++++ Data ++++
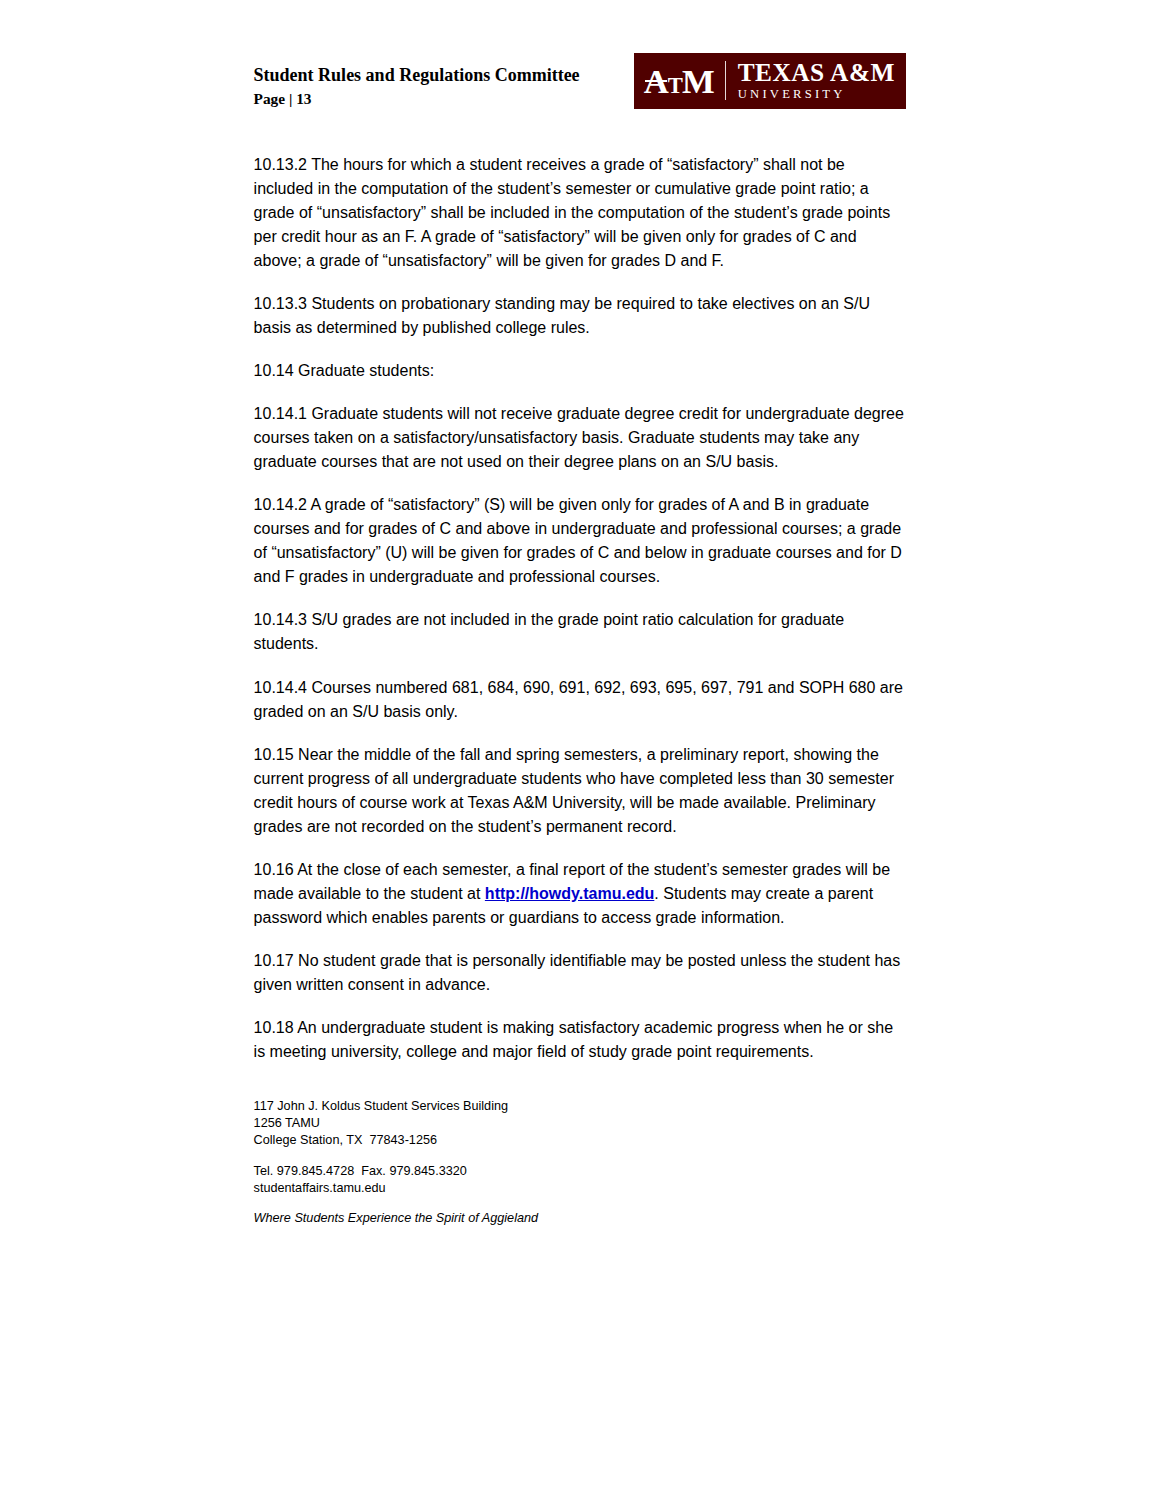Student Rules and Regulations Committee
Page | 13
A⁠TM
TEXAS A&M
UNIVERSITY
10.13.2 The hours for which a student receives a grade of “satisfactory” shall not be included in the computation of the student’s semester or cumulative grade point ratio; a grade of “unsatisfactory” shall be included in the computation of the student’s grade points per credit hour as an F. A grade of “satisfactory” will be given only for grades of C and above; a grade of “unsatisfactory” will be given for grades D and F.
10.13.3 Students on probationary standing may be required to take electives on an S/U basis as determined by published college rules.
10.14 Graduate students:
10.14.1 Graduate students will not receive graduate degree credit for undergraduate degree courses taken on a satisfactory/unsatisfactory basis. Graduate students may take any graduate courses that are not used on their degree plans on an S/U basis.
10.14.2 A grade of “satisfactory” (S) will be given only for grades of A and B in graduate courses and for grades of C and above in undergraduate and professional courses; a grade of “unsatisfactory” (U) will be given for grades of C and below in graduate courses and for D and F grades in undergraduate and professional courses.
10.14.3 S/U grades are not included in the grade point ratio calculation for graduate students.
10.14.4 Courses numbered 681, 684, 690, 691, 692, 693, 695, 697, 791 and SOPH 680 are graded on an S/U basis only.
10.15 Near the middle of the fall and spring semesters, a preliminary report, showing the current progress of all undergraduate students who have completed less than 30 semester credit hours of course work at Texas A&M University, will be made available. Preliminary grades are not recorded on the student’s permanent record.
10.16 At the close of each semester, a final report of the student’s semester grades will be made available to the student at http://howdy.tamu.edu. Students may create a parent password which enables parents or guardians to access grade information.
10.17 No student grade that is personally identifiable may be posted unless the student has given written consent in advance.
10.18 An undergraduate student is making satisfactory academic progress when he or she is meeting university, college and major field of study grade point requirements.
117 John J. Koldus Student Services Building
1256 TAMU
College Station, TX 77843-1256
Tel. 979.845.4728 Fax. 979.845.3320
studentaffairs.tamu.edu
Where Students Experience the Spirit of Aggieland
++++
Would you copy the records word for word, without any of their pictures?

Answer to the problem:
Student Rules and Regulations Committee
Page | 13
A⁠TM
TEXAS A&M
UNIVERSITY
10.13.2 The hours for which a student receives a grade of “satisfactory” shall not be included in the computation of the student’s semester or cumulative grade point ratio; a grade of “unsatisfactory” shall be included in the computation of the student’s grade points per credit hour as an F. A grade of “satisfactory” will be given only for grades of C and above; a grade of “unsatisfactory” will be given for grades D and F.
10.13.3 Students on probationary standing may be required to take electives on an S/U basis as determined by published college rules.
10.14 Graduate students:
10.14.1 Graduate students will not receive graduate degree credit for undergraduate degree courses taken on a satisfactory/unsatisfactory basis. Graduate students may take any graduate courses that are not used on their degree plans on an S/U basis.
10.14.2 A grade of “satisfactory” (S) will be given only for grades of A and B in graduate courses and for grades of C and above in undergraduate and professional courses; a grade of “unsatisfactory” (U) will be given for grades of C and below in graduate courses and for D and F grades in undergraduate and professional courses.
10.14.3 S/U grades are not included in the grade point ratio calculation for graduate students.
10.14.4 Courses numbered 681, 684, 690, 691, 692, 693, 695, 697, 791 and SOPH 680 are graded on an S/U basis only.
10.15 Near the middle of the fall and spring semesters, a preliminary report, showing the current progress of all undergraduate students who have completed less than 30 semester credit hours of course work at Texas A&M University, will be made available. Preliminary grades are not recorded on the student’s permanent record.
10.16 At the close of each semester, a final report of the student’s semester grades will be made available to the student at http://howdy.tamu.edu. Students may create a parent password which enables parents or guardians to access grade information.
10.17 No student grade that is personally identifiable may be posted unless the student has given written consent in advance.
10.18 An undergraduate student is making satisfactory academic progress when he or she is meeting university, college and major field of study grade point requirements.
117 John J. Koldus Student Services Building
1256 TAMU
College Station, TX 77843-1256
Tel. 979.845.4728 Fax. 979.845.3320
studentaffairs.tamu.edu
Where Students Experience the Spirit of Aggieland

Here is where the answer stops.